While the report censures nations that have not ratified the two treaties, it admits that international law is “not enough” to help the disabled child, and the bulk of the report supports its main finding–that basic health care and nutrition are the best way to prevent disabilities.
More than one million children under age 5 died in 2008 from pneumonia, diarrhea and the flu, while 165 million more remain stunted or chronically malnourished and more than 100 million are underweight.
Between 250,000 and 500,000 children are at risk of becoming blind each year from vitamin A deficiency, preventable by a treatment costing just a few cents per child, it says.
One of the most prevalent causes of disability in the world is preventable anemia, afflicting about 42 percent of pregnant women and more than half of preschool-aged children in developing countries.
Malnutrition in lactating mothers puts infants at higher risk of diseases that cause disabilities, as do barriers to clean water and sanitation which cause children to avoid school, and to eat and drink less to avoid asking for assistance in accessing facilities.

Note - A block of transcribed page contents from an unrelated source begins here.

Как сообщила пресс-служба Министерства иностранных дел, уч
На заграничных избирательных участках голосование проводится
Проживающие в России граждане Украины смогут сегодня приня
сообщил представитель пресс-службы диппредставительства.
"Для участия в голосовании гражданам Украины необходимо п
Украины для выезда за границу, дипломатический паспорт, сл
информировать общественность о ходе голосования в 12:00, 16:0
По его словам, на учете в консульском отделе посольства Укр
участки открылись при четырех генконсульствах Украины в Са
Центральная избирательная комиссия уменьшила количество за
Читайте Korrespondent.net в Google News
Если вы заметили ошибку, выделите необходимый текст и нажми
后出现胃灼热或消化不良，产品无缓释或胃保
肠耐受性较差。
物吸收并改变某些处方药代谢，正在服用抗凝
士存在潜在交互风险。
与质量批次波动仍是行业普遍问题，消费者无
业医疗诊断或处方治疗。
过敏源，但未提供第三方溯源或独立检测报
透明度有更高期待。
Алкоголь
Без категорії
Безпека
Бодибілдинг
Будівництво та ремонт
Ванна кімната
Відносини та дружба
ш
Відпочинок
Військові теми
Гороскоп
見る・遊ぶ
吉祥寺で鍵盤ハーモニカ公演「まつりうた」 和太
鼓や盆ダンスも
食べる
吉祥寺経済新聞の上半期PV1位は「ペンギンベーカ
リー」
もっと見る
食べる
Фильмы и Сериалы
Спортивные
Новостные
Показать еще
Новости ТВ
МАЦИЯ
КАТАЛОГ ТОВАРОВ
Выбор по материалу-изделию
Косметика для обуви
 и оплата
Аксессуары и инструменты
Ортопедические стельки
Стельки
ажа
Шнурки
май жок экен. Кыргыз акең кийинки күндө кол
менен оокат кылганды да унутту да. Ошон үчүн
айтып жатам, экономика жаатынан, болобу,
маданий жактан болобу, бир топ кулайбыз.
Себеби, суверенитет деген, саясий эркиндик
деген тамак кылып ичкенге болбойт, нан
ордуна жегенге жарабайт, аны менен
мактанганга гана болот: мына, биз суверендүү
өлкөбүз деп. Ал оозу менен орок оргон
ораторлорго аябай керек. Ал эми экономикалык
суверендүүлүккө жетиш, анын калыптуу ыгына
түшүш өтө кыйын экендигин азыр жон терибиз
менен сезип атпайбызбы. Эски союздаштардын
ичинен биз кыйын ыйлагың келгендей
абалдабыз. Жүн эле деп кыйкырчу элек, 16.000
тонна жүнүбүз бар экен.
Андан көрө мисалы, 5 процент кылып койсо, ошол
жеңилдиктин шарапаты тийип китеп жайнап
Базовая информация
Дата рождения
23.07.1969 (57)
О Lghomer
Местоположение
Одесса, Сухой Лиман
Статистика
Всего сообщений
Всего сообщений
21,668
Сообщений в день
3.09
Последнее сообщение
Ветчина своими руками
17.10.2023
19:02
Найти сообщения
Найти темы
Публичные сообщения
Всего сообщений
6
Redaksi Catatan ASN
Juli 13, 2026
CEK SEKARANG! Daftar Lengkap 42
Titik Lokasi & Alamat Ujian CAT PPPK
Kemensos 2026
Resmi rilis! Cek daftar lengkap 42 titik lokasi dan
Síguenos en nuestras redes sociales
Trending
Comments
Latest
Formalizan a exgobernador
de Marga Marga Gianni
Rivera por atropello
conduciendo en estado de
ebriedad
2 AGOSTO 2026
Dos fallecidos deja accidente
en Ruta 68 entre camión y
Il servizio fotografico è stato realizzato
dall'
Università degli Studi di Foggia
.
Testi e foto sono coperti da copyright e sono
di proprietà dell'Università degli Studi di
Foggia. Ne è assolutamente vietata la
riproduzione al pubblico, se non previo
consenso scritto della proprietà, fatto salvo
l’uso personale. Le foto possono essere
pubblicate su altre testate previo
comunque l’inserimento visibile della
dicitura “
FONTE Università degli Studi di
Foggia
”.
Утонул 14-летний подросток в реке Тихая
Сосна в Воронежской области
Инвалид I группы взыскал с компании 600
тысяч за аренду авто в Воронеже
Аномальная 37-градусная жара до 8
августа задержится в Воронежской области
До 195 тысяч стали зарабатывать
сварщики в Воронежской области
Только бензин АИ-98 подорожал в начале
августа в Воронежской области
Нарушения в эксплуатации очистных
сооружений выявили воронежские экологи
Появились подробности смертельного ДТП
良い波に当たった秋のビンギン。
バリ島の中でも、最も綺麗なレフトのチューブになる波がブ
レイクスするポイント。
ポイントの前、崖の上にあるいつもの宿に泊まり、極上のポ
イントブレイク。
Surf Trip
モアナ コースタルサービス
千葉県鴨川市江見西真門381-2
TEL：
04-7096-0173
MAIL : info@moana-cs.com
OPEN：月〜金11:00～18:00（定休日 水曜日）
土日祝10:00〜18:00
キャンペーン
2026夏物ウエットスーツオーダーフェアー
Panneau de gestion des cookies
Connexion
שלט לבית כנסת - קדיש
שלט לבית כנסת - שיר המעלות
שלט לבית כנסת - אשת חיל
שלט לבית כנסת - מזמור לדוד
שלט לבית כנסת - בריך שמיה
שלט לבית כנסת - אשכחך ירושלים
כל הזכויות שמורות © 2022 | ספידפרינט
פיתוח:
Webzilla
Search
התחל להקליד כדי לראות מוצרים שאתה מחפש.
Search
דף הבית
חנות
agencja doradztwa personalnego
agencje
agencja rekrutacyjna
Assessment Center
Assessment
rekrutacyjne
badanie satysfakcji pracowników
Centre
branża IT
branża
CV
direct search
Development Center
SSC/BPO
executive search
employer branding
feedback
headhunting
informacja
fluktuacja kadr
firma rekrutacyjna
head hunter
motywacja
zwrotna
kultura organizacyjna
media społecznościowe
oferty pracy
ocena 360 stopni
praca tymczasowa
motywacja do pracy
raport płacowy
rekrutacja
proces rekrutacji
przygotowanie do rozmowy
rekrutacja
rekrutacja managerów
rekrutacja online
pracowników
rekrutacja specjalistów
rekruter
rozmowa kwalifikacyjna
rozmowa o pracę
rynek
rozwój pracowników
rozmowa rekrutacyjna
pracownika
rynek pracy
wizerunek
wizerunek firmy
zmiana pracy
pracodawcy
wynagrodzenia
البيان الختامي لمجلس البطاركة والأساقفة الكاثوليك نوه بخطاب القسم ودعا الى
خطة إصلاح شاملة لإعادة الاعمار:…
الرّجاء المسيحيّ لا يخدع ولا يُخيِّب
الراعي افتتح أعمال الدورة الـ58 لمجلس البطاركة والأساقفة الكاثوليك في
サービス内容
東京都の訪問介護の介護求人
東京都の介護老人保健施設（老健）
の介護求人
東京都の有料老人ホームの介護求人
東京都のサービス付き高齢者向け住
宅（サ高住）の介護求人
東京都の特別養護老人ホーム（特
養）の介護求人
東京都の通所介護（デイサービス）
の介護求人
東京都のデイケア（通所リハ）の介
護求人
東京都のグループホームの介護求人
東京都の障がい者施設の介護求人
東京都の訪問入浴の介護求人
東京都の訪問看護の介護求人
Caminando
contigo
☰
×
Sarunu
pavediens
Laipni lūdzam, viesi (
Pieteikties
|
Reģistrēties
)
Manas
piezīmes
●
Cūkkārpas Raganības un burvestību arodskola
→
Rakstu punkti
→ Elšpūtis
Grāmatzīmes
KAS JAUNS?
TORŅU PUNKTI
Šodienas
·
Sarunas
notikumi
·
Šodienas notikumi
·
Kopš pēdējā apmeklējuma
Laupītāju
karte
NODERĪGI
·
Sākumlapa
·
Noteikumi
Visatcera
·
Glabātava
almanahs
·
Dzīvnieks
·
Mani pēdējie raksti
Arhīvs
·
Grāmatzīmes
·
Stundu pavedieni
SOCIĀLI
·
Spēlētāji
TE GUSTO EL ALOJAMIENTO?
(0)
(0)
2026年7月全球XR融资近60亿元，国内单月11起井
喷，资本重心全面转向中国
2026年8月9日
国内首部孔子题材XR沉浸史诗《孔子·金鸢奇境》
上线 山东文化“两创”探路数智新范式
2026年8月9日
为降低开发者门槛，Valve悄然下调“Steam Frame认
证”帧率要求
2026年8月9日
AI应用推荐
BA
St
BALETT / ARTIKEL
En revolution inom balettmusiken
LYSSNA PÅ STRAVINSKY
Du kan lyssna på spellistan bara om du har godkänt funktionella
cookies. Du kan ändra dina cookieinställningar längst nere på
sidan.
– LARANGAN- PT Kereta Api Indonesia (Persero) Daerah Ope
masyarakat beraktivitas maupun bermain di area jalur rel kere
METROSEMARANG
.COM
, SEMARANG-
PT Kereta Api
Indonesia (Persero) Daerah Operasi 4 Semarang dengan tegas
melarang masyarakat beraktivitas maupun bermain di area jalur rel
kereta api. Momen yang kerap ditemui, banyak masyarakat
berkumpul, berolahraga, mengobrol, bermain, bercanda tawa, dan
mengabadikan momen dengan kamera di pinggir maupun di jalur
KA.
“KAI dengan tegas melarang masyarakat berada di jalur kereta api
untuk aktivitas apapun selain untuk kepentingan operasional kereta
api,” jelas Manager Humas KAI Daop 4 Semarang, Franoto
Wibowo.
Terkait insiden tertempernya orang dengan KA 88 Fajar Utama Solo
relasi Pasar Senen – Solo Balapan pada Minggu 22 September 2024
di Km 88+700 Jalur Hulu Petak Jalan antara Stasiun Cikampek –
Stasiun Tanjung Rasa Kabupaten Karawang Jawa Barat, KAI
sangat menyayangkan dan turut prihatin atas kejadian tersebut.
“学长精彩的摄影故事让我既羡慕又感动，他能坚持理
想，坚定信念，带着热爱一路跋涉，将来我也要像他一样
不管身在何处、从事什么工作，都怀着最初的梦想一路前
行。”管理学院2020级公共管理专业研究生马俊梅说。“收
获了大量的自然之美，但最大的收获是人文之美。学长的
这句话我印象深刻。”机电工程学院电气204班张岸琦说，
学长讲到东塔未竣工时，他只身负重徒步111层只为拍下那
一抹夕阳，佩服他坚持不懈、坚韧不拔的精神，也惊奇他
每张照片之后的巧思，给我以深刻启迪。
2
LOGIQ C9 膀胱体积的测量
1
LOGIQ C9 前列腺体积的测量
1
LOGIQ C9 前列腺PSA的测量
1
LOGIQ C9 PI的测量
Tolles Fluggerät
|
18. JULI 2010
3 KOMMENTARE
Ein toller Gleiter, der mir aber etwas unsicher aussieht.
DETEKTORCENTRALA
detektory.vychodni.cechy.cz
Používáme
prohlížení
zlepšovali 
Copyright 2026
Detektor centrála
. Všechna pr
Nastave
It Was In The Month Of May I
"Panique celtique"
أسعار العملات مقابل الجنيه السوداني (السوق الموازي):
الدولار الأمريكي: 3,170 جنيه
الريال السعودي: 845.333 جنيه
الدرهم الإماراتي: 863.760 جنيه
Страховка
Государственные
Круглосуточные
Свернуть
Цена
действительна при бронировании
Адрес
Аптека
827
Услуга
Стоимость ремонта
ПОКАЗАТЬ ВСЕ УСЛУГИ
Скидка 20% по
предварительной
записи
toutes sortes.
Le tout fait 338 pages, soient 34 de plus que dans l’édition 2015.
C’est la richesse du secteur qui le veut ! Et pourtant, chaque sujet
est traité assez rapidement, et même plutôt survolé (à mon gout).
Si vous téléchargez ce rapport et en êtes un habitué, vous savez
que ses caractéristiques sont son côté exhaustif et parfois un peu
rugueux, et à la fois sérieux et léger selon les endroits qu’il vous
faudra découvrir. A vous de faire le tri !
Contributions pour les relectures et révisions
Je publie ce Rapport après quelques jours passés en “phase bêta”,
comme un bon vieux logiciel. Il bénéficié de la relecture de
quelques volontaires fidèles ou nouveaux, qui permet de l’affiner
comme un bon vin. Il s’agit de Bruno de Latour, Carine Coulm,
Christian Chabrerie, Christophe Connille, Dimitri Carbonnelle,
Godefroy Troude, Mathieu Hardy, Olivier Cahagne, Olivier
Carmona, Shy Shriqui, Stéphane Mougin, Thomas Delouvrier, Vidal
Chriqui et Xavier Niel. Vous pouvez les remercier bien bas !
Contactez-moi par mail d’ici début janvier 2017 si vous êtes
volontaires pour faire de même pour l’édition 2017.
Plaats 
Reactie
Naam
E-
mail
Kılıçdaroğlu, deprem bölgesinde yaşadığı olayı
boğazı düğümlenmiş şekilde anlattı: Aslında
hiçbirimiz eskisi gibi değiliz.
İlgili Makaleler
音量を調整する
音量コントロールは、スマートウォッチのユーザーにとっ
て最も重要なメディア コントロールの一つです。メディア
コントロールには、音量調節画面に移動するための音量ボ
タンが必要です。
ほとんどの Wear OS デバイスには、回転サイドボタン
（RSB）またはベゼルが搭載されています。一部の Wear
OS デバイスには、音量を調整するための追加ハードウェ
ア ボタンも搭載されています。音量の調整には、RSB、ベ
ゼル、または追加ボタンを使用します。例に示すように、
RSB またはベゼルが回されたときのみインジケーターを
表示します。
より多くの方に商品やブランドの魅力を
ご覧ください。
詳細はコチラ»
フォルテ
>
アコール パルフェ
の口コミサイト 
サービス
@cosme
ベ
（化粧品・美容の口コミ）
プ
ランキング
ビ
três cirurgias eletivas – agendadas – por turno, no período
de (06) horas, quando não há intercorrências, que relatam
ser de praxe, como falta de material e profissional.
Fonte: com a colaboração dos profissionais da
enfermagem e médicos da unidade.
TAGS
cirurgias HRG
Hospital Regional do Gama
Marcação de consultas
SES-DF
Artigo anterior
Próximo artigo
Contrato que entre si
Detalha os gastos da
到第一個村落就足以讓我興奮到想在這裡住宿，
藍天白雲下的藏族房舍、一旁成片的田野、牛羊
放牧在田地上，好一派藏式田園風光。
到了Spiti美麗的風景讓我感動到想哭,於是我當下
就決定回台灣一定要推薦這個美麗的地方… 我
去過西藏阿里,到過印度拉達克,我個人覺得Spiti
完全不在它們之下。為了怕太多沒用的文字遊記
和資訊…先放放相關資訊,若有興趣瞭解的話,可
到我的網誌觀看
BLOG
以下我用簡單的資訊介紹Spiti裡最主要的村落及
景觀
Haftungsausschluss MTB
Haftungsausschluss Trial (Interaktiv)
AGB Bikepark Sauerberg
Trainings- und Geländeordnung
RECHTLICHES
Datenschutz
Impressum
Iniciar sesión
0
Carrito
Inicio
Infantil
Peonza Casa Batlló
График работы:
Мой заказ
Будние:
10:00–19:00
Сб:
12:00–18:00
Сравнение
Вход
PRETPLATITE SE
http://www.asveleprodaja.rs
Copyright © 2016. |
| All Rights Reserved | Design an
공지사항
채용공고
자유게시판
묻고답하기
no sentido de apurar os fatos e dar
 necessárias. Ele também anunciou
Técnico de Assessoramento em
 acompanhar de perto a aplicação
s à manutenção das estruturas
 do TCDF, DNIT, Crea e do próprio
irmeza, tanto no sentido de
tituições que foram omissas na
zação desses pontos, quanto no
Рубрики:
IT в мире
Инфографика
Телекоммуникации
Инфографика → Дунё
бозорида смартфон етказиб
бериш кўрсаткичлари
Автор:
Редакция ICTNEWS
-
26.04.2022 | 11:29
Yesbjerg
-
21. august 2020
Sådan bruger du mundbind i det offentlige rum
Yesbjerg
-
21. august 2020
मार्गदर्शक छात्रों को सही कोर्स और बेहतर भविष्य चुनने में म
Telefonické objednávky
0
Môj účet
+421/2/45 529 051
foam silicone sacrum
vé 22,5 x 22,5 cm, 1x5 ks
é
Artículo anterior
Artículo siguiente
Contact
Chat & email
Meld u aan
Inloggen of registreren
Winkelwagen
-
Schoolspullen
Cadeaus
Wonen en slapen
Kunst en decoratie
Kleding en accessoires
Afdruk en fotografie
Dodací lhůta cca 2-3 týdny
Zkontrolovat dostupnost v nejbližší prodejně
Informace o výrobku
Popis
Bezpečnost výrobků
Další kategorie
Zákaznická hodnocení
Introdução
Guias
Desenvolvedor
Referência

UNICEF’s former mission of promoting child survival allowed the agency to prioritize such issues, but when it adopted a rights-based approach in 1986, it effectively had to emphasize equally all of the rights contained in the Children’s convention as well as the Women’s convention. The switch has caused controversy in the past, such as when UNICEF joined other UN agencies in 2006 to urge Nicaragua’s legislature to keep abortion legal.